Possible errors and their solution:
item not found while searching type within alignment module - ReferenceList_Find() failed
The tool is unable to resolve the base position or list of positions, check for typos, formatting errors and path to the option-file. Note that the chromosome name needs to match what was used in the originally submitted file (1 vs. chr1 for instance), this command will work: sra-pileup -r 1:559140-559160 -o pilestat.txt SRR390728 But this command will cause an error: sra-pileup -r chr1:559140-559160 -o pilestat.txt SRR390728 Reference names can be found by running SRA stat and looking for the "name=" under <AlignInfo>: sra-stat -x -q SRR390728
directory not found while opening manager within virtual file system module - failed to open "SRR*"
This error indicates that the .sra file cannot be found. Confirm that the path to the file is correct.

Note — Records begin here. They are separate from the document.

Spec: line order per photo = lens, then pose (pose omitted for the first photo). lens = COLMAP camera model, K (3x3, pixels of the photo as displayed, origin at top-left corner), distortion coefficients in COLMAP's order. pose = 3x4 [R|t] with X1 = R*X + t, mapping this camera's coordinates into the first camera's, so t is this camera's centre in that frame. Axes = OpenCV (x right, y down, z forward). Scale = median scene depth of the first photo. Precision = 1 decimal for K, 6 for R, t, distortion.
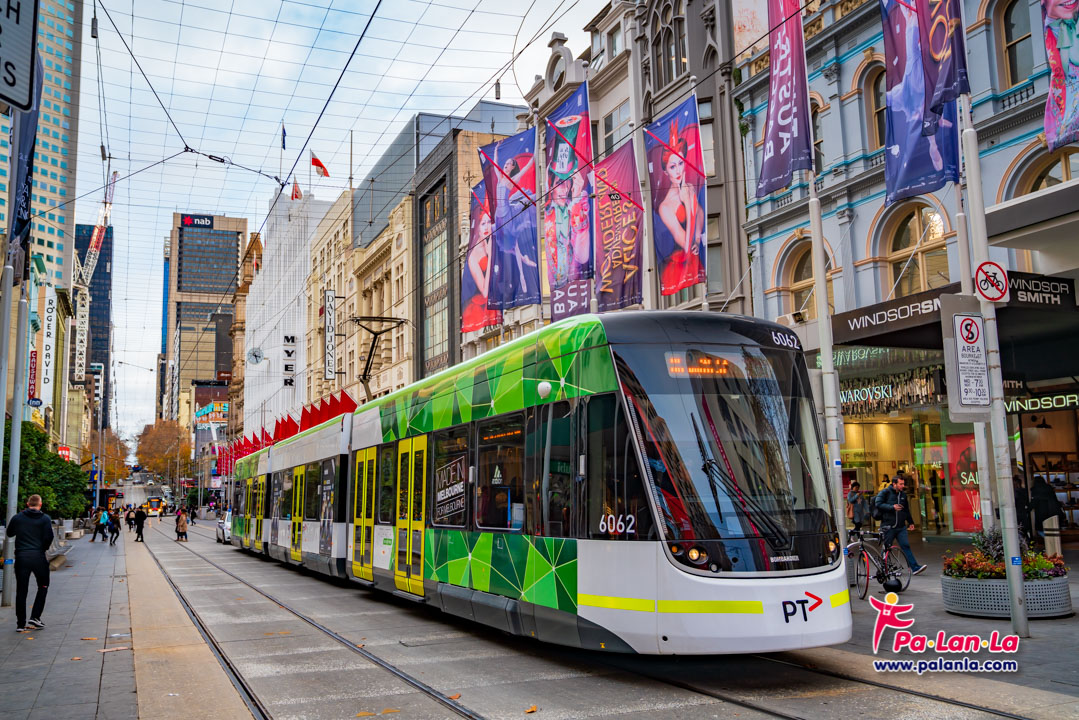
lens RADIAL K [[948.6, 0, 539.5], [0, 948.6, 360.0], [0, 0, 1]] dist [-0.035662, -0.000504]
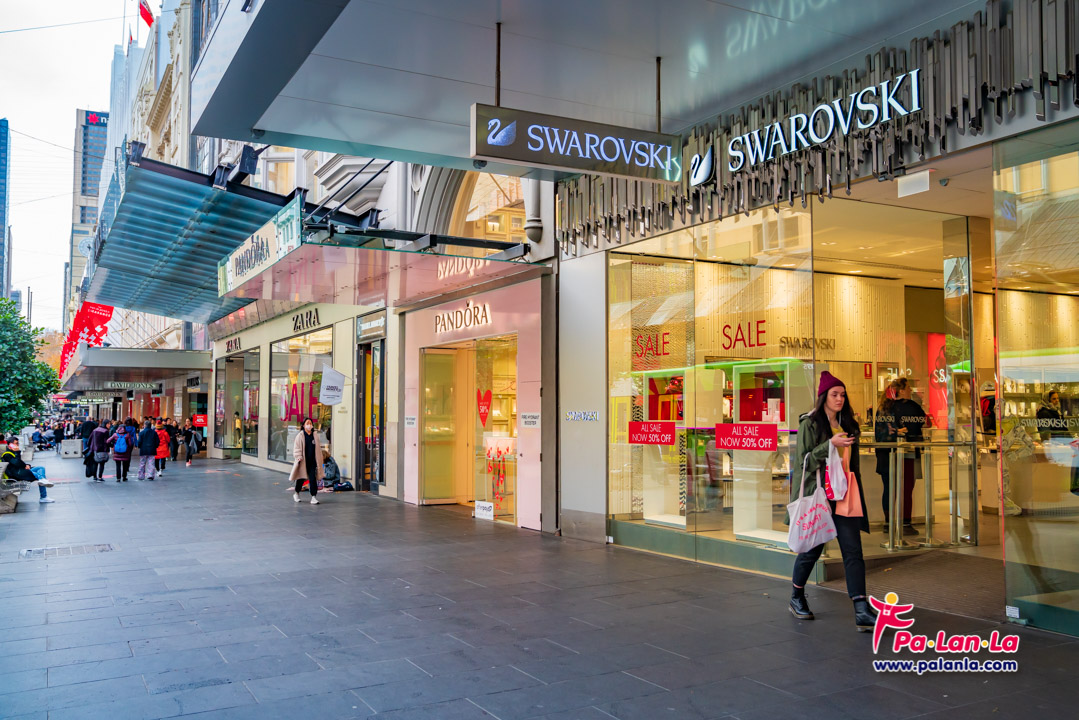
lens RADIAL K [[948.6, 0, 539.5], [0, 948.6, 360.0], [0, 0, 1]] dist [-0.035662, -0.000504]
pose [[0.997396, 0.027845, 0.066525, 0.067996], [-0.032900, 0.996554, 0.076141, 0.027472], [-0.064176, -0.078131, 0.994875, 0.201686]]
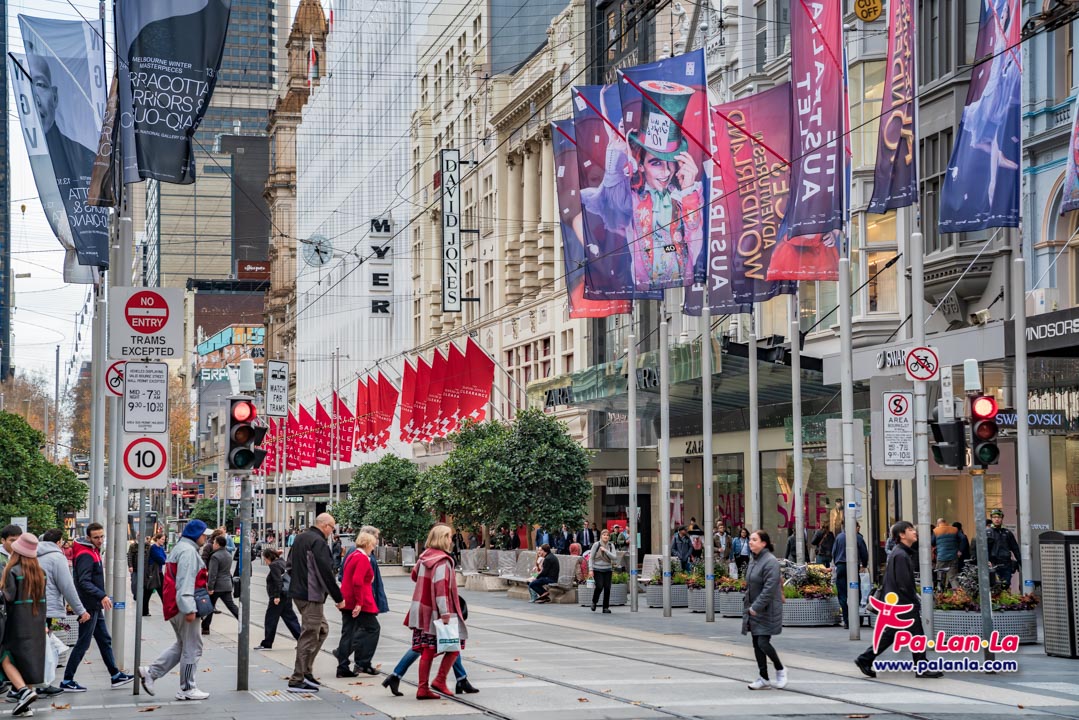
lens RADIAL K [[2140.1, 0, 539.5], [0, 2140.1, 360.0], [0, 0, 1]] dist [0.363397, 0.037465]
pose [[0.982656, 0.006593, -0.185322, 0.061492], [0.005762, 0.997800, 0.066052, -0.033251], [0.185349, -0.065974, 0.980456, -0.222000]]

item unsupported while opening within application support module - failed to open "SRR*", it is not a vdb-database
This error indicates that the specified Run was not submitted as aligned data. Only data submitted as aligned (ie: bam format) can be analyzed by sra-pileup.
param unknown while parsing argument list within application support module - Unknown argument
This error indicates an unrecognized argument. Check your command line for typos, the problem option is usually indicated in quotes at the end of the error message.